I agree that charms should be written defensively, but that is true of any code project that you work on. (Validate the input parameters before reacting to them.) I’m actually rather surprised that an error in one charm would cause an error in another. If one application goes into an error state, then it doesn’t set any relation data for the other application to read. Which seems a much safer position than having half-of-the-data be written because it aborted half way through.

In my mind, this isn’t any different from what should you do if you pass an integer to a function that expects a string. Should that function cast every attribute passed to it to a str? Most of the time that is actually the wrong behavior, which will cause unpredictable behavior which is harder to debug than just having a clear error.

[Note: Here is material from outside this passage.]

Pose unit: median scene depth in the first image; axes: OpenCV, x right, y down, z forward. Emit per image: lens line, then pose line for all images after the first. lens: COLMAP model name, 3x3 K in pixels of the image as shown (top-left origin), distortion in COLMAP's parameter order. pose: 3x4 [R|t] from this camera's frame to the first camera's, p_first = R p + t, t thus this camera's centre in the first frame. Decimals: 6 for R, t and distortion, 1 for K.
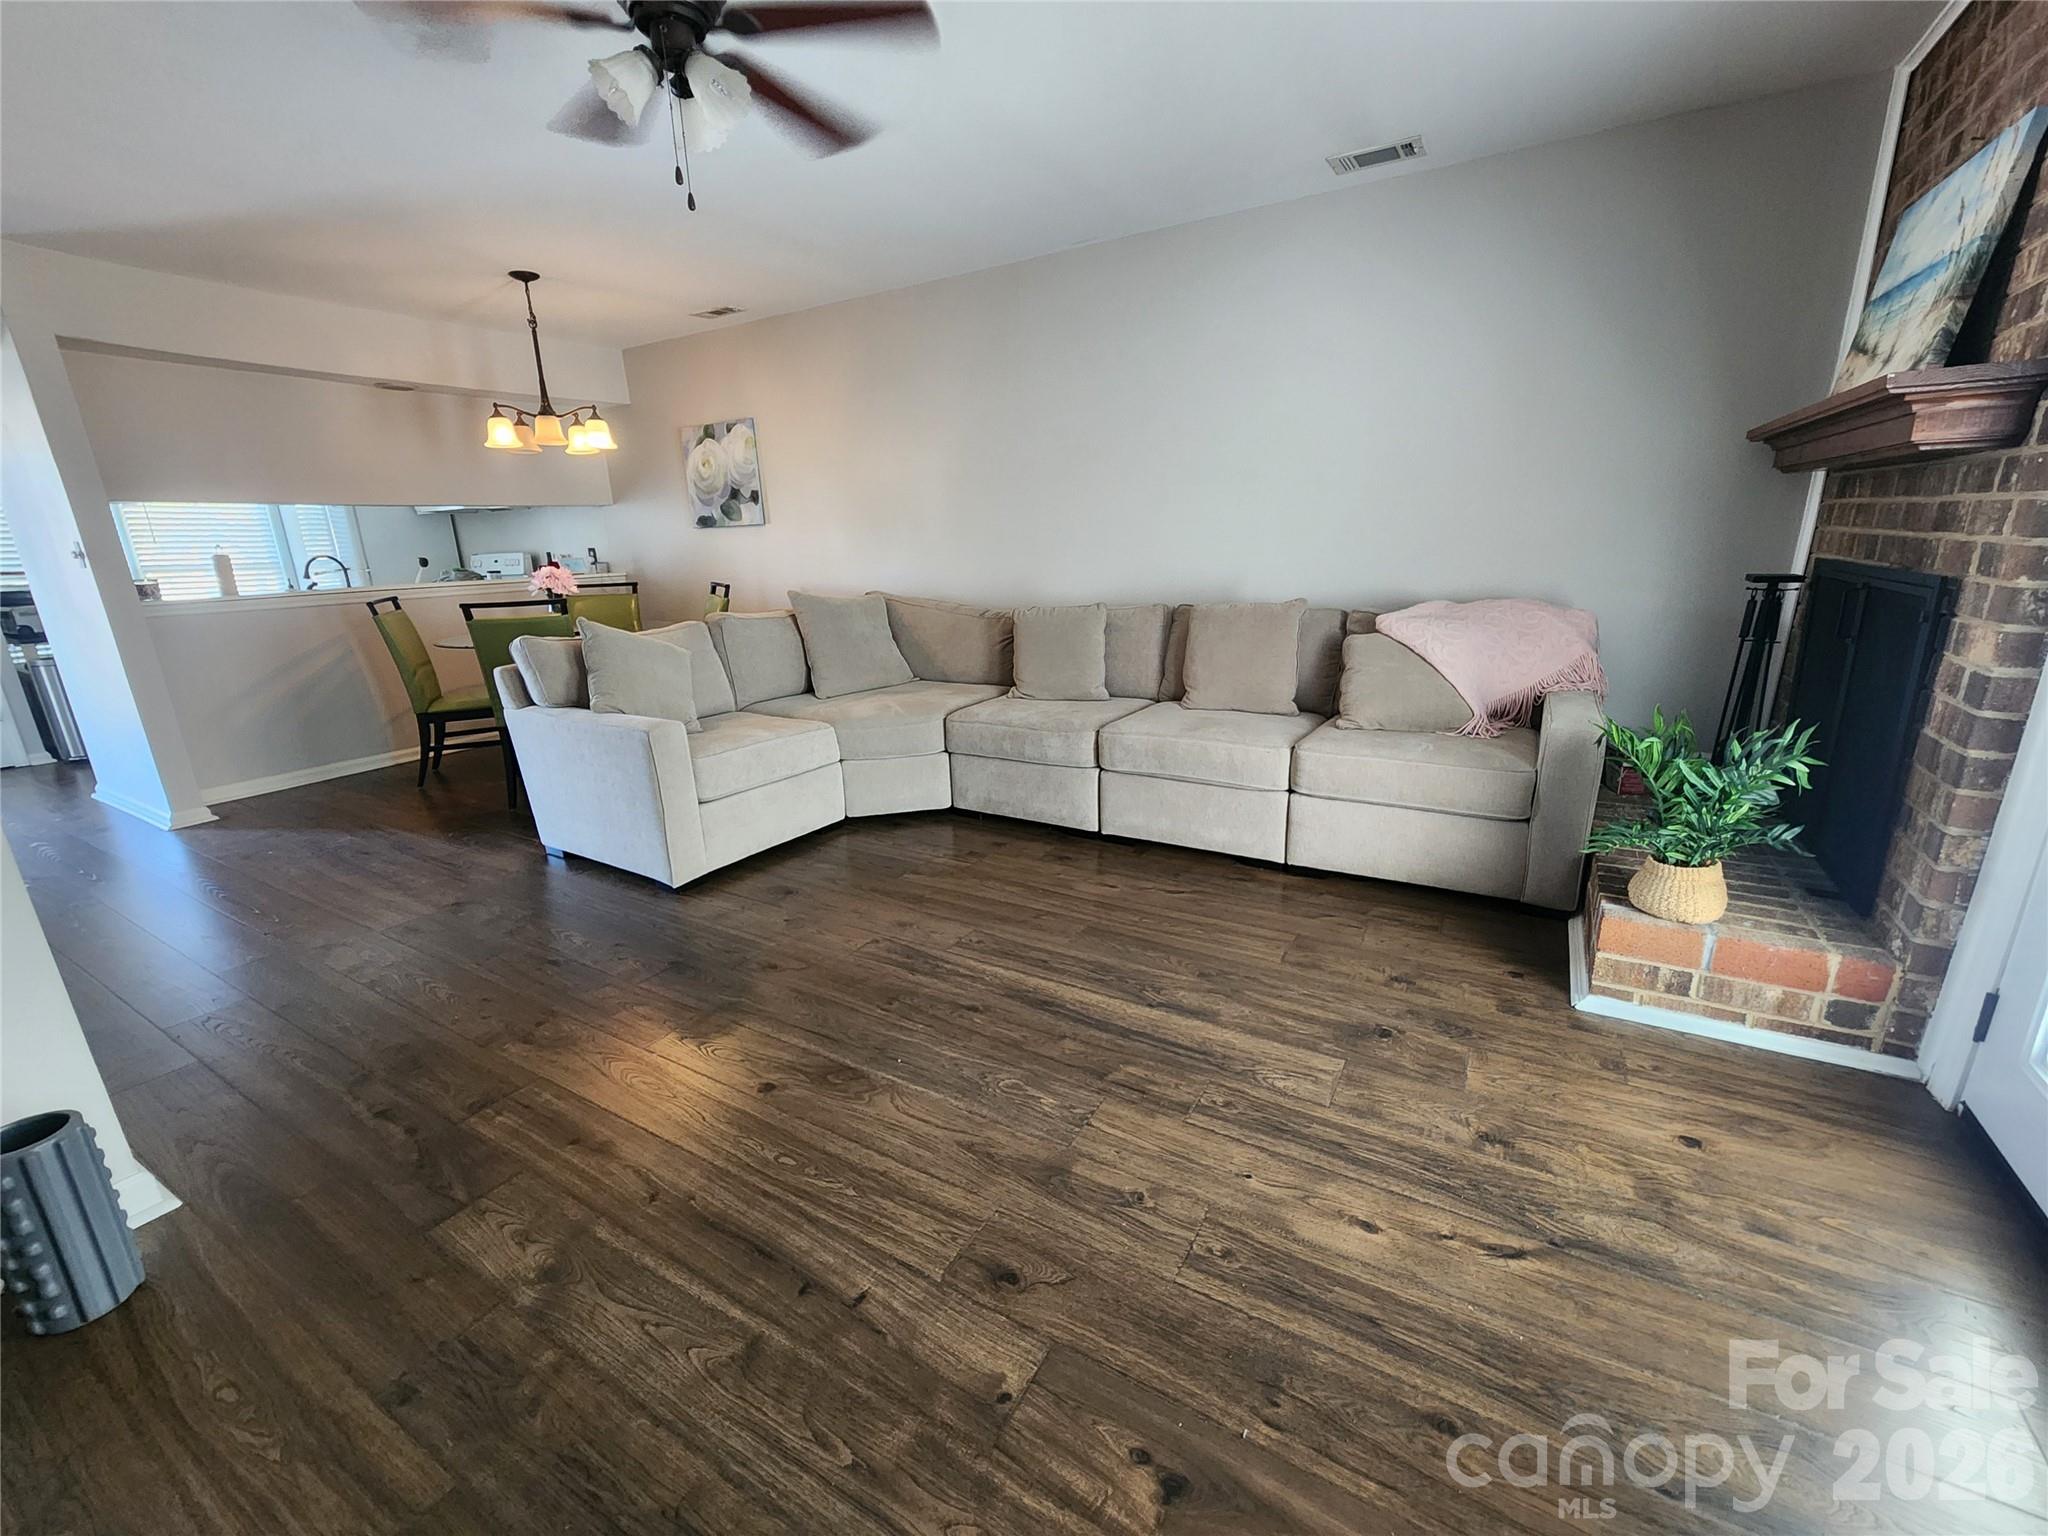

The problem of silently ignoring issues, is that then a small issue that isn’t caught ends up slowly making things worse, and then you get the same sort of cascading failures, it just is much harder to figure out the source of the problem. (Because the actual problem is 3 times removed from where you notice the problem.)

I absolutely do understand the issue that the person who developed the charm code is likely not to be the person running it in production. So there are times where WARNING is much more appropriate than failure. (yes there is a bug, and that part is broken, but all the other parts could continue to operate.)

I know we have talked a bit in Juju about being able to run a charm in “strict” mode, so that you would get clear errors if you used deprecated methods, etc. It might be interesting to be able to hook into something like that, and have ways of ‘these are non-critical issues’, but if I’m running the charm as the developer, I want tracebacks and error states so that I immediately know to what I need to fix.

Certainly in Juju code itself, we follow a pattern of “don’t put panic() in production code”, but I think having “don’t raise exceptions” would surprise people writing in Python.

Actually I don’t mean erroneous data passed over charm relations, I mean

The problem is when a charm ran into an internal charm error and I had to force remove it. The force removal of one charm is what broke the other charm.

I did get a good point from @thumper on that, though.